El también líder de Podemos tomó como pretexto las palabras del ministro de Exteriores ruso para cuestionar la plena normalidad de nuestro sistema democrático y sumarse a las tesis de Moscú en el sentido de que en España hay presos políticos. Con todo, no le ha faltado parte de razón a Iglesias: si un vicepresidente dice que en el país de cuyo Gobierno forma parte no hay plena normalidad democrática, o tiene que dimitir o tienen que destituirlo. No una cosa ni otra han sucedido. Eso sí que es lo anómalo.
Pero a lo que íbamos. El alto representante de la Unión Europea para Asuntos exteriores y Política de seguridad (léase, Josep Borrell) acudió a dicho encuentro en Moscú con el propósito de mejorar el diálogo y las relaciones de la Unión Europea y Moscú, que atraviesan horas bajas, agravadas con la última expulsión de tres diplomáticos europeos. Pero también, para expresar sin ambages el rechazo de Bruselas al intento de envenenamiento, detención y condena del opositor Navalni.
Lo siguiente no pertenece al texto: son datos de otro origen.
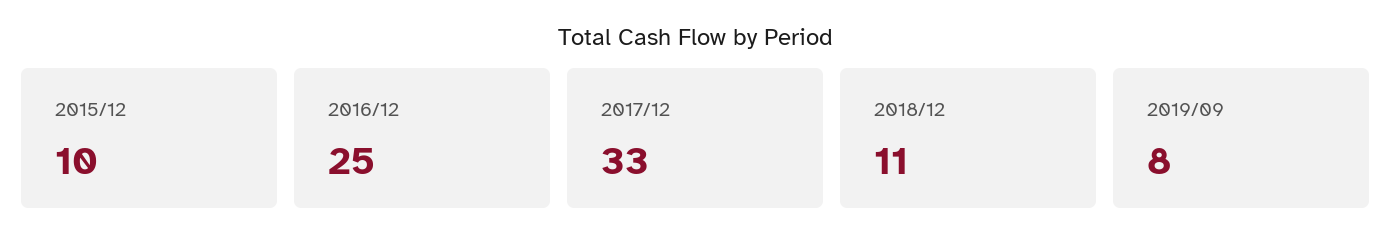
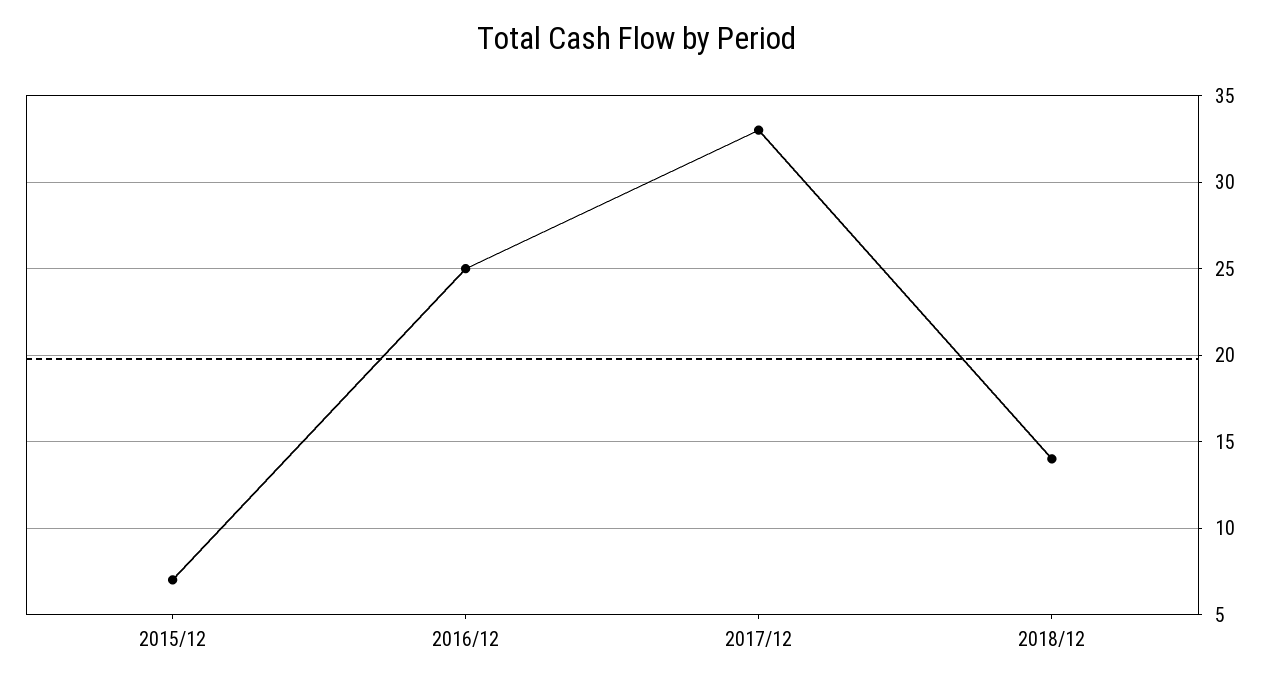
2015/12: 10 -> 7
2018/12: 11 -> 14
2019/09: 8 -> none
El horno, pues, no estaba para bollos y por eso se ha calificado cuando menos de inoportuno el desplazamiento del jefe de la diplomacia comunitaria. Parece ser también que éste hábil no estuvo para obtener lo mejor de su interlocutor. Inoportuno y blando, se le ha achacado.
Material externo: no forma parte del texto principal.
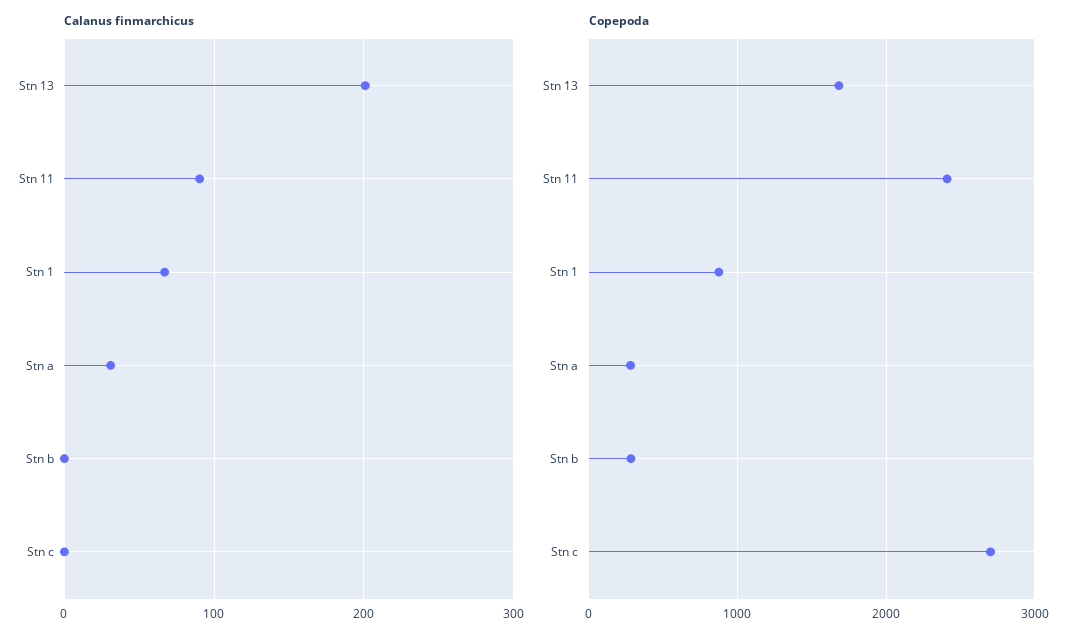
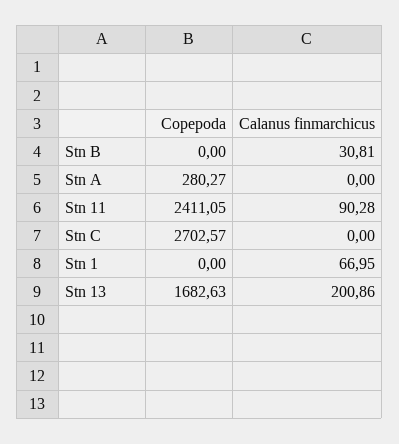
Calanus finmarchicus, Stn a: 30 -> 0
Calanus finmarchicus, Stn b: 0 -> 30.81
Copepoda, Stn 1: 900 -> 0
Copepoda, Stn b: 300 -> 0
Tampoco pueden olvidarse –alegan otros- las dificultades de los Veintisiete para establecer una postura común. Mientras conservadores y países del Este y del Báltico apuestan por endurecer las sanciones, Alemania y Francia optan por preservar las vías del diálogo. Después de la insólita decisión de haber renunciado a la energía nuclear, Berlín, por ejemplo, está redoblando sus conexiones energéticas para el imprescindible gas que cruzando el fondo del Báltico le llegará a la puerta de casa desde Rusia. Como para no andarse con tiento.